Rome, Italy, Apr 24, 2014 / 02:30 am (CNA/EWTN News).- On April 26, the evening before the canonizations of Pope John Paul II and Pope John XXIII, English speaking pilgrims from across the globe will gather at San Marco al Campidoglio in Rome.
The Church is one of 11 Roman parishes that will hold prayer vigils ahead of the canonizations.
In addition to the parish dedicated for English-speaking pilgrims, San Angese in Agone will have a vigil in Polish; San Anastasia in Portuguese; Santissimo Nome di Gesu all’Argentina in Spanish; San Andrea della Valle in French; and San Bartolomeo all’Isola Tiberina in Arabic.
A further six parishes will hold vigils for Italian speakers.
Each prayer vigil will include the opportunity for Confession, and will begin at 9 p.m. on April 26. They follow a 6 p.m. vigil at the Basilica of St. John Lateran being held for pilgrims from Bergamo, the home diocese of John XXIII.
San Marco al Campidoglio is located on the Piazza San Marco, and is the only parish in Rome dedicated to St. Mark the Evangelist.
It was constructed in the fourth century by Pope St. Mark, whose relics are located under the altar along with those of the martyrs Abdon and Sennen.
It was rebuilt in the fifth and eighth centuries, and was restored in the ninth after it was flooded when the Tiber burst its banks.
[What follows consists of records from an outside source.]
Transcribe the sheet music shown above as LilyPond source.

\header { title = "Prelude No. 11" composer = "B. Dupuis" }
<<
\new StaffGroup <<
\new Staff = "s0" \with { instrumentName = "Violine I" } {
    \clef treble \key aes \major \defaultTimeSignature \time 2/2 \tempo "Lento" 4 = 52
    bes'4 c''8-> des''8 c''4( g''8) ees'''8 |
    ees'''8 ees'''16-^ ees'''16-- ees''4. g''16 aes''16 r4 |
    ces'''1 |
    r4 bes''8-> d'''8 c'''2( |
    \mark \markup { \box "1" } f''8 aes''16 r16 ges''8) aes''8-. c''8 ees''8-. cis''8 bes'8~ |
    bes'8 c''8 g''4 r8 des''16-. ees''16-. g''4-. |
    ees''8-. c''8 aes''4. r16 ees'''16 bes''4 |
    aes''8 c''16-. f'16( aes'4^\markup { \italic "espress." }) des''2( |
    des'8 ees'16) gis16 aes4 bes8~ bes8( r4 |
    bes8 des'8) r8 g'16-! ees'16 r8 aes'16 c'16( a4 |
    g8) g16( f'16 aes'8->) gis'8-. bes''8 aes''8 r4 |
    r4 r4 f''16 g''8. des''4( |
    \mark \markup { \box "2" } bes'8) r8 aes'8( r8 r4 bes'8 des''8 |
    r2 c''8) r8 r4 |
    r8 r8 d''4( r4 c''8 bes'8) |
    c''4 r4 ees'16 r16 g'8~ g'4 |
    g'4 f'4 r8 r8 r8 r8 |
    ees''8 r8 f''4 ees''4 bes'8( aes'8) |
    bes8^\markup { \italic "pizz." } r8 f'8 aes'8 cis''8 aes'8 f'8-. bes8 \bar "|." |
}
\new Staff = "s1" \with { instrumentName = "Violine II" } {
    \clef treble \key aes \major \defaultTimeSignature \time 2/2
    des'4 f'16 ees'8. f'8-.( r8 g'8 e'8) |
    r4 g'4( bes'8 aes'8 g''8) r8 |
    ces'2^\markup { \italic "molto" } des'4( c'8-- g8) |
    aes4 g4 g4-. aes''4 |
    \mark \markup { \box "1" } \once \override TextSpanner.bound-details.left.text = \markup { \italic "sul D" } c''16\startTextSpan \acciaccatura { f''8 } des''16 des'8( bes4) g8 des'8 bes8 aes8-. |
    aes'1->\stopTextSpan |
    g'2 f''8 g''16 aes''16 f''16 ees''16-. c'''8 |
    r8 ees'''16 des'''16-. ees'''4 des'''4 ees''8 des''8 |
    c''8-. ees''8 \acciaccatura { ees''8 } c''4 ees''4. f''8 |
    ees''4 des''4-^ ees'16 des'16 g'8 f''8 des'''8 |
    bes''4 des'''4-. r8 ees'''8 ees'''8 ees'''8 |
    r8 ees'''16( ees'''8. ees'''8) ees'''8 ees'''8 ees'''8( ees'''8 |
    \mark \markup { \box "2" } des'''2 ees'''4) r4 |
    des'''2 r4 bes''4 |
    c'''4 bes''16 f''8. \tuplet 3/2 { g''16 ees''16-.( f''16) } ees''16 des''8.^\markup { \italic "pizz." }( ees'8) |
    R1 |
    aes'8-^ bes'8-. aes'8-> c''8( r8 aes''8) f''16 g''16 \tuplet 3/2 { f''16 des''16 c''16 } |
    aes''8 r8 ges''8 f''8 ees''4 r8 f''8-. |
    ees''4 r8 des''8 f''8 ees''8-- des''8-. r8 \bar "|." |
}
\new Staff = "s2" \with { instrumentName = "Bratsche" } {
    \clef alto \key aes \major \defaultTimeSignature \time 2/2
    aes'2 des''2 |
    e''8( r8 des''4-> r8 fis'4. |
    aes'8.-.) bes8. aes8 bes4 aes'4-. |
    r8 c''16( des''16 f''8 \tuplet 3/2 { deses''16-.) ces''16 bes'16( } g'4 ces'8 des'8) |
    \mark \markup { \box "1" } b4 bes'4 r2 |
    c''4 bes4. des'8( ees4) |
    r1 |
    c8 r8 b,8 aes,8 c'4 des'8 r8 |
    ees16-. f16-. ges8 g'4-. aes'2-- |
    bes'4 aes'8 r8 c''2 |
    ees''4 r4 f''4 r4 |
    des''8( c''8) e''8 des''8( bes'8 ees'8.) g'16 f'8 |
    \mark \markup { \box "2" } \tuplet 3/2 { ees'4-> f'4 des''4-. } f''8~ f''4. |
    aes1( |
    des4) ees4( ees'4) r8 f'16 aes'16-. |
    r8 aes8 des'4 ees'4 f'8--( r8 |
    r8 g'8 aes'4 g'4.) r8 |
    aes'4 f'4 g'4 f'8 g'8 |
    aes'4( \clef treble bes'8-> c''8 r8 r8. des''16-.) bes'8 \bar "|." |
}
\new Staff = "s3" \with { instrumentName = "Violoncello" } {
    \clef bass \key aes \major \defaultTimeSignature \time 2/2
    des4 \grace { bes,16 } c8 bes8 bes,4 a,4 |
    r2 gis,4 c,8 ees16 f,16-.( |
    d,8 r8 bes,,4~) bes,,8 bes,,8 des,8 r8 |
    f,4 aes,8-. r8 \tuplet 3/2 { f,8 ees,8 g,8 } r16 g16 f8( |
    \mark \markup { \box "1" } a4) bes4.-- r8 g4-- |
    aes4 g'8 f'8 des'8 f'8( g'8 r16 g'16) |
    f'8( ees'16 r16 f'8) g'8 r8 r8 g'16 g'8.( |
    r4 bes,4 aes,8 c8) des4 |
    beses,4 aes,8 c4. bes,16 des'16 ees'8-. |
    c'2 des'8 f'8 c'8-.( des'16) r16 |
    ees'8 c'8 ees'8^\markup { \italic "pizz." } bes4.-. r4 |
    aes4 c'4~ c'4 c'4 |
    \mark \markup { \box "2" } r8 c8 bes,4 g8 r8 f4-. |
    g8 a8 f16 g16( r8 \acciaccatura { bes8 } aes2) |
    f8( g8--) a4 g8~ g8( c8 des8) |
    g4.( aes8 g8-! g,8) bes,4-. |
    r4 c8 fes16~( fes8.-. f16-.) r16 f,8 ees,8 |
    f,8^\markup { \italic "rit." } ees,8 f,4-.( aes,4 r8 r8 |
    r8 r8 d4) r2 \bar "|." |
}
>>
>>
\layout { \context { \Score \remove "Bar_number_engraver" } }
A bell tower in the Romanesque style was added in the 12th century.
San Marco was again restored by its cardinal-priest, Pietro Barbo, who was elected Pope in 1464. Cardinal Barbo, who took the name Paul II, was a native of Venice and declared it the national church of Venetians in Rome.
It was later given a baroque interior, which was completed in the 1750s under its cardinal-priest, Angelo Maria Quirini.
In the mosaic, the Pope is shown with a square halo, showing that he was alive at the time of the mosaic’s production, and he is holding a church, symbolizing his care in restoring the flooded building.
San Marco is both a titular parish for cardinals, a minor basilica, and the station church for the Monday of the Third Week in Lent.
It has been a titular church since at least the 12th century, and is traditionally given to the Patriarch of Venice; several of its cardinal-priests have been elected Pope, including Albino Luciani, who in 1978 was elected as John Paul I.
Its current cardinal-priest is Marco Ce, who was Patriarch of Venice from 1979 to 2002.